SGT University’s Faculty of Law organized 5th National Moot Court Competition on February 7, 2019, which ended on February 9, 2019. Some of the known dignitaries from the world of law were present at the three-day event namely – Hon’ble Justice (Dr.) Bharat Bhushan Prasoon, Former Judge Punjab & Haryana High Court, Chandigarh and Mr. P.K. Malhotra, Former Secretary, Ministry of Law to show the right path to the law aspirants. The event commenced with the welcome speech being delivered by Prof. (Dr.) R H Gorane, Dean -Faculty of Law, SGT University. This moot court competition witnessed the participation of 36 teams from all over the country where 12 teams qualified for quarterfinal round.

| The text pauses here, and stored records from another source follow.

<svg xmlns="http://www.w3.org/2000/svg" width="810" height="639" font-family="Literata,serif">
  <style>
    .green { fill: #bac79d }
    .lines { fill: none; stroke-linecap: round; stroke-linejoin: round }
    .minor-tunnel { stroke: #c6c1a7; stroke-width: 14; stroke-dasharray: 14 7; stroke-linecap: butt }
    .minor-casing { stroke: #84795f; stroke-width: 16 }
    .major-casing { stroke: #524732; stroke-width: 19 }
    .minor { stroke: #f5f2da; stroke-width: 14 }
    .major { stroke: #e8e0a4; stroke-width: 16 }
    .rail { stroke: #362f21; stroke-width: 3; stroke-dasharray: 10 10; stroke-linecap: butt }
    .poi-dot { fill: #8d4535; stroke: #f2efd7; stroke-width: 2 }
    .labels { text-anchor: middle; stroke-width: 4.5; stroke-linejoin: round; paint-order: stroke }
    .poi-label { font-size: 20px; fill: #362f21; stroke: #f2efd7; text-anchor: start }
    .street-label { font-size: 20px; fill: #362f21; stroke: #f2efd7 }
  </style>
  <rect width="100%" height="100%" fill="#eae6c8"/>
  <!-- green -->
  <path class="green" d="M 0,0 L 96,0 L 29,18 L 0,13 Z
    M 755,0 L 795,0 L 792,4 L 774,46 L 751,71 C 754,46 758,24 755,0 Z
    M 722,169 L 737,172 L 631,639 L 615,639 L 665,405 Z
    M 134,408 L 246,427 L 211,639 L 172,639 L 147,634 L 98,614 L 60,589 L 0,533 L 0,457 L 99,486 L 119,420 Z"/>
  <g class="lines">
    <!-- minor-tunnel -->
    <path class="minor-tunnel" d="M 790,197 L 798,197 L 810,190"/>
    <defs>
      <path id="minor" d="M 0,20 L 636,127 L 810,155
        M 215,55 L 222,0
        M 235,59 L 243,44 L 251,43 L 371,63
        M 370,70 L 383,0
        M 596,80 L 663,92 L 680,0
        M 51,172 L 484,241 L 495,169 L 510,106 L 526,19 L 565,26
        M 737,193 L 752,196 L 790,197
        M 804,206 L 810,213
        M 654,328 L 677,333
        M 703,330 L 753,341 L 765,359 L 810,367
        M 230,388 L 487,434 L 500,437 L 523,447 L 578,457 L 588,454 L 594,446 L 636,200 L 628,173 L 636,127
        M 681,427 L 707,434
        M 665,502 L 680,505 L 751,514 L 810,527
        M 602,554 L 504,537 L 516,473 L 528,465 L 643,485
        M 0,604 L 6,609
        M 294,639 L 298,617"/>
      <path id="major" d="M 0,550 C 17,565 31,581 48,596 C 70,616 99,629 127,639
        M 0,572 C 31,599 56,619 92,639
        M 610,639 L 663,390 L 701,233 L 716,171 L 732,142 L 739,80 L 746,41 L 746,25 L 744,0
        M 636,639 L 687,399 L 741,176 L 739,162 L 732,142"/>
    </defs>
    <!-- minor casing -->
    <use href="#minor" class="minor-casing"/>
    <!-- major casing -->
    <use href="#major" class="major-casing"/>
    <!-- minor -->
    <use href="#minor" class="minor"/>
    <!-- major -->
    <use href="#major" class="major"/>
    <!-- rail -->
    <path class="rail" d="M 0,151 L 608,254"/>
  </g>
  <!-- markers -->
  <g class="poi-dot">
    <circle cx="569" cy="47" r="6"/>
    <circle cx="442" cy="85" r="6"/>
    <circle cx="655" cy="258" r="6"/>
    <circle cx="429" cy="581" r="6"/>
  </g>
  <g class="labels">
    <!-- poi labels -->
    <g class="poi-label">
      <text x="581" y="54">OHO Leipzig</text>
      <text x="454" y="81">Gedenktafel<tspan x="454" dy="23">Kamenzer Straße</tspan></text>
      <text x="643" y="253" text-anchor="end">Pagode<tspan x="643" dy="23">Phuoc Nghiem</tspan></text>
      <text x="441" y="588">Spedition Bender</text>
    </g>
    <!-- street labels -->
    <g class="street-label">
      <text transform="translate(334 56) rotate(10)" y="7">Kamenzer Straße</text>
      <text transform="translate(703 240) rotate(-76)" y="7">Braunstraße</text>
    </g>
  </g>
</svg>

On the final day of the event, some of the eminent judges namely – Advocate Vidhi Gupta, Advocate Vinay Pandey, Advocate Sandeep Jindal and Advocate Muish Sharma were present to boost the morale of the participants. Moreover, all these eminent judges were also honored at the event.
Among the 12 teams qualified for the quarterfinal round, only 8 could make through the semifinals. The judges who made the decision for the final round were, Advocate KuljeetRawa, Advocate Divya Jyoti Jaipuriar, and Advocate Jugal Wadhwa.
The final day of the event was also marked with the presence of Honourable Former Chief Justice of India Shree Dipak Misra. In his intriguing speech, he emphasized the importance of such moot courts and stated that one factor that made these moot courts special was interaction with the young blood. In his speech, he also stated that ‘’We need to look for diversity in the country. In other words, we should seek to live in a society where everyone lived in harmony with each other.’’
The speech also highlighted on overcoming the corrupting power of praise and working laboriously. He explicated that ‘Silence can be eloquent and dangerous, so it is important not to be silent in argumentative cases and present one’s point’ which caught everyone’s attention.
The 5th National Moot court was indeed an interactive one. The aspiring lawyers of tomorrow learnt a lesson or two in mooting. It was a tiny, yet substantial, a step taken towards a brighter future and a better society.